In a period notorious for industrial unrest the Grunwick dispute, led by Jayaben Desai became something of a milestone in union history. Grunwick was a film processing laboratory employing a large proportion of female Asian workers. Desai was one of a number of workers who walked out in August 1976, in support of a sacked colleague and set up pickets outside the factory. Although only four feet tall, Desai's passionate campaign to improve wages at the company encouraged many more workers to walk out. The dispute rapidly escalated, culminating in pitched battles between mass pickets and police as the company bussed in other workers. The company steadfastly refused to allow its workers to join a union and, in July 1978, the strikers finally gave up the struggle. Although seen as a defeat for the unions, it did focus attention on the plight of immigrant workers in the UK. "We have shown," said Desai, "that workers like us, new to these shores, will never accept being treated without dignity or respect."

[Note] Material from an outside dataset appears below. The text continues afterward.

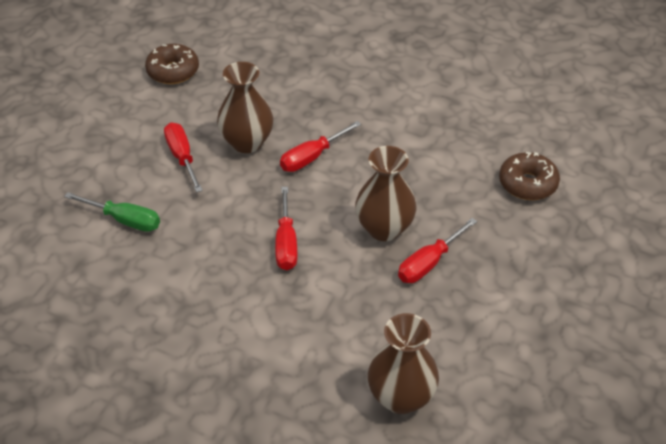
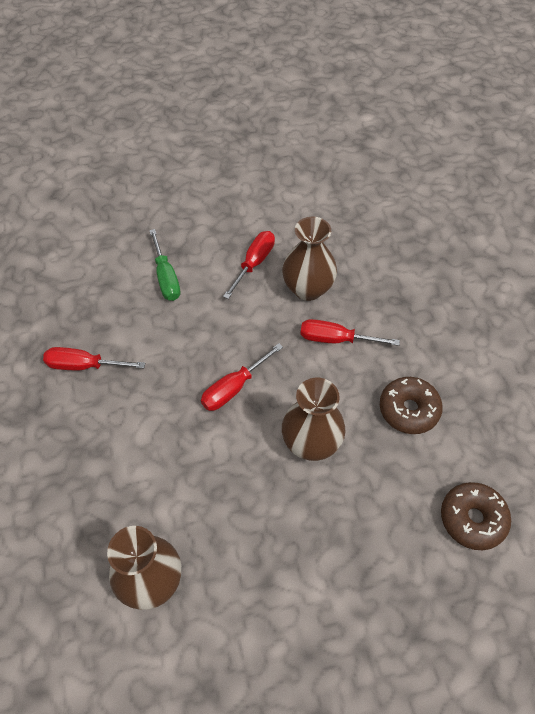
camera: 50 degrees right, 10 degrees up
(173, 71) = (330, 194): brown donut -> brown donut (408, 410)
(429, 263) = (306, 503): red screwdriver -> red screwdriver (84, 366)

Stuart John "Woolly" Wolstenholme was the keyboard player and a founder member of progressive rock outfit, Barclay James Harvest. BJH was formed in 1967 when Wolstenholme met John Lees at Oldham College of Art. After a stuttering start they were signed to EMI's new progressive label, Harvest, and they ambitiously toured their second album, Once Again, with a full orchestra. They moved to Polydor, releasing their most critically acclaimed album, Everyone is Everybody Else, which saw them appearing on Radio 1's John Peel Show. They achieved huge popularity across Europe and became the first western band to play in East Germany. By this time, Wolstenholme had quit music to become a farmer. When BJH ran out of steam, he was persuaded to join John Lees in a spin off band, John Lees' Barclay James Harvest and also released his own solo albums under the Mæstoso name.

Music also lost one of the unsung heroes of Blues, Little Smokey Smothers who was instrumental in encouraging white artists to take up the genre. Born in Mississippi, Smothers took the well-worn road north to Chicago where he landed a job as a session musician with Chess records, backing the likes of Howlin' Wolf and Muddy Waters. He annoyed blues aficionados when his first band, formed in 1961, featured a brass section and was wont to drift into areas such as jazz and R&B. In the mid-60s he was influential in promoting the career of Paul Butterfield, one of a number of white blues fanatics who hung around the Chicago scene. The Paul Butterfield Blues Band eventually went on to play the Woodstock festival. The band's guitarist, Elvin Bishop, later appeared with Smothers in 1993 when the older man released his much acclaimed album, Bossman!

Among others who died in December were award winning BBC Correspondent, Brian Hanrahan; political commentator and former New Statesman editor, Anthony Howard; outspoken judge and tabloid columnist, James Pickles; avant garde musician and artist, Don van Vliet, aka Captain Beefheart and film producer and director, Blake Edwards.